By Gemma Childe on 17th May 2012
Household energy bills will be nearly £100 lower with renewable energy policies than without them, according to government analysis.
The Department for Energy and Climate Change estimated that the average annual bill will be £1,285 by 2020 with low-carbon measures in place, whereas a business-as-usual approach would result in an average bill of £1,379.
The figures come after Centrica, the owner of British Gas, warned that energy prices are likely to rise by as much as £50 per household in the near future. There have been claims that removing renewable energy incentives would help to lessen the impact of rises in wholesale gas prices.
But the DECC analysis shows that investing in low-carbon energy will pay off in the long-term, according to the Scottish Energy Minster, Fergus Ewing.
“Renewable energy is vital to Scotland and to the rest of the UK," he said. "It is essential if we are to keep bills down for ordinary families, boost the economy and meet our climate change targets."
Mr Ewing pointed to separate research by the energy watchdog Ofgem which backed the DECC in finding that renewable energy would help to reduce consumer bills.

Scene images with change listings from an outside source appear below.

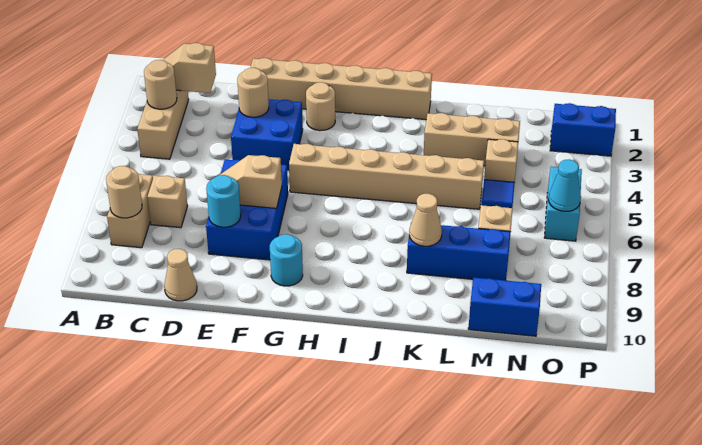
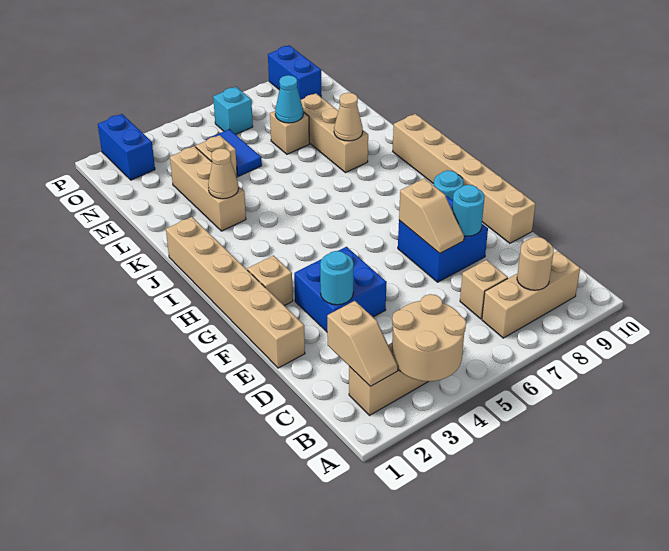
tan 1x1 round brick [144,60,177,109] -> tan 2x2 round brick [392,294,466,381]
tan 1x2 brick [107,174,153,248] -> tan 1x3 brick [482,251,580,338]
tan 1x1 cone [164,249,197,301] -> tan 1x1 cone moved to [208,148,238,199]
tan 1x1 round brick [237,68,269,117] -> cyan 1x1 round brick [320,251,354,305]
blue 2x3 brick [206,159,288,260] -> blue 2x2 brick [398,196,488,282]
tan 1x1 round brick [306,82,335,131] -> tan 1x1 brick [247,256,293,306]
tan 1x6 brick [289,144,484,209] -> tan 1x6 brick moved to [393,114,536,243]
blue 1x3 brick [407,225,511,281] -> tan 1x3 brick [301,93,368,173]
blue 1x1 tile [482,180,515,208] -> blue 1x2 tile [206,129,262,176]
blue 1x2 brick [468,277,541,336] -> blue 1x2 brick moved to [268,45,321,100]
cyan 1x2 brick [544,167,582,241] -> cyan 1x1 brick [213,87,253,135]
cyan 1x1 cone [549,160,581,211] -> cyan 1x1 cone moved to [275,75,303,123]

He claimed that green energy incentives represented good value for money.
“Renewable incentives add only £15-20 to annual household utility bills in Scotland – a valuable investment in keeping future bills down," said Mr Ewing.
“Industry figures show there are already 11,000 renewable energy jobs in Scotland and £750 million was invested in renewable energy over the last year – and this figure is set to rise."